II. Das Berufungsgericht erachtet einen auf § 651 f Abs. 1 BGB gestützten Schadensersatzanspruch wegen Verdienstausfalls in den Jahren 1982 bis 1984 für gemäß § 651 g Abs. 2 BGB verjährt. Insoweit sei die Klage erst im Januar 1985 rechtshängig geworden. Der seinem Wortlaut nach allerdings alle Unfallfolgen umfassende Feststellungsantrag der Klageschrift habe die Verjährung dennoch nicht unterbrochen. Durch seine Begründung sei er nämlich auf solche Ansprüche beschränkt worden, welche sich auf die Wiederherstellung der Gesundheit des Klägers bezogen hätten und im Zeitpunkt der Klageerhebung weder dem Grunde noch der Höhe nach abzusehen gewesen seien. Der vom Kläger nachträglich durch Klageerweiterung geltend gemachte Lohnausfall gehöre nicht zu solchen Schäden. Vielmehr sei der Verdienstentgang nach dem Vortrag des Klägers längst vor Klageerhebung dadurch eingetreten, daß er am 1. Juni 1982 eine ihm zugesagte Geschäftsführerstelle nicht habe antreten können, die dann anderweit besetzt worden sei.

Hiergegen wendet sich die Revision mit Erfolg.

1. Eine Feststellungsklage ist zur Unterbrechung der Verjährung gemäß § 209 Abs. 1 BGB geeignet, soweit ein von der Verjährung betroffener Anspruch Streitgegenstand ist (vgl. BGH, Beschluß vom 25. Februar 1982 - III ZR 76/81 = VersR 1982, 582). Grundsätzlich unterbricht eine unbezifferte Feststellungsklage die Verjährung für den streitigen Anspruch im ganzen. Nur wenn die Feststellung ausdrücklich auf einen Teil des Anspruchs beschränkt wird, schließt sie die Verjährung des Restanspruchs nicht aus. Eine spätere Klageerweiterung auf das Ganze kann dann eine Verjährung des Restanspruchs nicht mehr ausräumen (vgl. BGH, Urteil vom 15. Oktober 1953 - III ZR 34/52 = LM BGB § 847 Nr. 3 = VersR 1983, 497, 498; vom 2. Februar 1984 - III ZR 13/83 = LM GG Art. 14 (Cc) Nr. 43 = VersR 1984, 390, 391).

**Datenteil:**
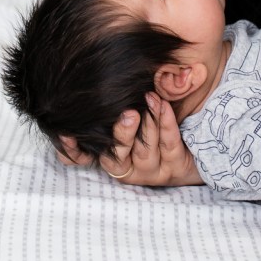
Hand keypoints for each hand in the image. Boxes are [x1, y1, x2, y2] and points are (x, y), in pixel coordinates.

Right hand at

**Aufgabe A:**
Beantworte anhand des Textabschnitts diese Fragen:
(i) Wann ist die Klage laut Berufungsgericht rechtshängig geworden?
(ii) An welchem Tag konnte der Kläger die ihm zugesagte Geschäftsführerstelle nicht antreten?
(iii) Welche Klage unterbricht nach Punkt 1 grundsätzlich die Verjährung für den streitigen Anspruch im ganzen?
**Aufgabe B:**
Ändere den Textabschnitt von "Hiergegen wendet sich" bis "1984, 390, 391).", indem du ihn wiedergibst und dabei "Revision" durch "Berufung" ersetzt.

**Lösung A:**
(i) Im Januar 1985.
(ii) Am 1. Juni 1982.
(iii) Eine unbezifferte Feststellungsklage.

**Lösung B:**
Hiergegen wendet sich die Berufung mit Erfolg.

1. Eine Feststellungsklage ist zur Unterbrechung der Verjährung gemäß § 209 Abs. 1 BGB geeignet, soweit ein von der Verjährung betroffener Anspruch Streitgegenstand ist (vgl. BGH, Beschluß vom 25. Februar 1982 - III ZR 76/81 = VersR 1982, 582). Grundsätzlich unterbricht eine unbezifferte Feststellungsklage die Verjährung für den streitigen Anspruch im ganzen. Nur wenn die Feststellung ausdrücklich auf einen Teil des Anspruchs beschränkt wird, schließt sie die Verjährung des Restanspruchs nicht aus. Eine spätere Klageerweiterung auf das Ganze kann dann eine Verjährung des Restanspruchs nicht mehr ausräumen (vgl. BGH, Urteil vom 15. Oktober 1953 - III ZR 34/52 = LM BGB § 847 Nr. 3 = VersR 1983, 497, 498; vom 2. Februar 1984 - III ZR 13/83 = LM GG Art. 14 (Cc) Nr. 43 = VersR 1984, 390, 391).